Finance lab installed at Carmichaels
The money they invest may not be real, but the stock market data they watch scroll across a new 20-foot ticker in the school library certainly is.
A finance lab was recently installed in the Carmichaels Area High School library to aid participating district students in a simulated stock market competition.
The lab is comprised of a “market wall” consisting of two 65-inch monitors and a 20-foot LED ticker that streams data for U.S. markets, such as world indices, energy, agriculture, metals, livestock, currencies, bonds and New York Stock Exchange and Nasdaq Stock Market equities.
The new resources are helping dozens of students at Carmichaels who compete in the semiannual Stock Market Challenge, a statewide contest held each fall and spring for elementary, middle and high schools sponsored by the Pennsylvania Council on Financial Literacy, a nonprofit financial literacy and entrepreneurship education organization.
Middle/high school librarian Cassie Menhart, who attended a teacher training for the Stock Market Challenge last January, said Carmichaels participated in the challenge for the first time last spring.
The online challenge teaches students and teachers how to invest in stocks, make stock market trades, analyze markets and build stock market portfolios while competing with other students.
“I was excited to bring the challenge and the stock market experience back to our students and registered several high school and middle school classes along with two elementary classes,” Menhart said. “Playing the game is such a benefit because they get a real-world experience.”
In the spring 2019 contest, Carmichaels ranked in the top 10 among schools statewide at three school levels.

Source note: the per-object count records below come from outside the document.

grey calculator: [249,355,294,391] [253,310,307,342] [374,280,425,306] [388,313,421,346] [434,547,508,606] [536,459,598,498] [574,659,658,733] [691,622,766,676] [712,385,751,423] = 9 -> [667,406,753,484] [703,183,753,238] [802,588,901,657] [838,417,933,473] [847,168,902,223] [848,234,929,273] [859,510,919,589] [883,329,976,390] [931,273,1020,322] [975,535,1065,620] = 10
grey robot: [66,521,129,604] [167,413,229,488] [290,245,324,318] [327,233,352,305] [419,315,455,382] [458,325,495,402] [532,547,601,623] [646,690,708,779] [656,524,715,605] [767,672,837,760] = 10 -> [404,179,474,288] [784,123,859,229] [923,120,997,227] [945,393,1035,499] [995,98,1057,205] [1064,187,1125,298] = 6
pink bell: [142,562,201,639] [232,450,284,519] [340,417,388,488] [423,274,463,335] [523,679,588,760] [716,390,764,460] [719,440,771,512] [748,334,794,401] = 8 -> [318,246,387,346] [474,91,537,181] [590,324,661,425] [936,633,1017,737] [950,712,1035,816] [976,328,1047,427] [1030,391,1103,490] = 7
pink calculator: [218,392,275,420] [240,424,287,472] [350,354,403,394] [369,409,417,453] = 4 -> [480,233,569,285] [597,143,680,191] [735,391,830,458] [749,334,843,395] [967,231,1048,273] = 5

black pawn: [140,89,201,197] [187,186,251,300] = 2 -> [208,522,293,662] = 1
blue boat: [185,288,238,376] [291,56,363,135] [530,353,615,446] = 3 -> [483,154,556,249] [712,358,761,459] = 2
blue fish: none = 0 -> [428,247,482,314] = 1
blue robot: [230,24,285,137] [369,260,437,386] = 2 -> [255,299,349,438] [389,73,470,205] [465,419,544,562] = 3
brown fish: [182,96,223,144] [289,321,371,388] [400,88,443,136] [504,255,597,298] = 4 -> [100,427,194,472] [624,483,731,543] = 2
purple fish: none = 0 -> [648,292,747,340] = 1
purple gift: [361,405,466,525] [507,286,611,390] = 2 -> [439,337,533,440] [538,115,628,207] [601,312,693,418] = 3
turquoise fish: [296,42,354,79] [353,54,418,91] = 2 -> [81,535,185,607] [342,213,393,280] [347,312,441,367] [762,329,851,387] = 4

High school students placed third, middle schoolers ranked fourth and elementary students earned sixth place.
“After the great interest the students showed during the Stock Market Challenge, I realized that our school library needed an area where students would be surrounded with current, up-to-date, financial information,” she said.
The resulting finance lab was made possible through a $10,000 grant from the Community Foundation of Greene County’s Forget-Me-Not Fund and a $7,500 Innovation Grant awarded jointly by the Claude Worthington Benedum Foundation, Chevron, the EQT Foundation and the Intermediate Unit 1.
“(Students) do research and watch current events and how news affects the markets. Being surrounded by scrolling stocks, seeing them rise and fall, they are more aware of how markets work and how it affects their future,” said Menhart.
Menhart said the lab will be an asset to students enrolled in a personal finance course that Carmichaels will offer to students in grades 9-12 in the second half of the school year.
The course, which Menhart will instruct, covers behavioral finance, taxes, checking and saving accounts, paying for college, types of credit, managing credit, investing, insurance and budgeting, and will participate in the Stock Market Challenge.
Menhart said she has been attempting to increase participation in the Stock Market Challenge among area schools to enliven competition in the financial contest locally.
The Pennsylvania Council on Financial Literacy offers the Stock Market Challenge for free to schools through its website. The fall 2019 competition, which is currently underway, runs Oct. 7 to Dec. 13. The spring 2020 competition is scheduled to take place Feb. 20 to April 17.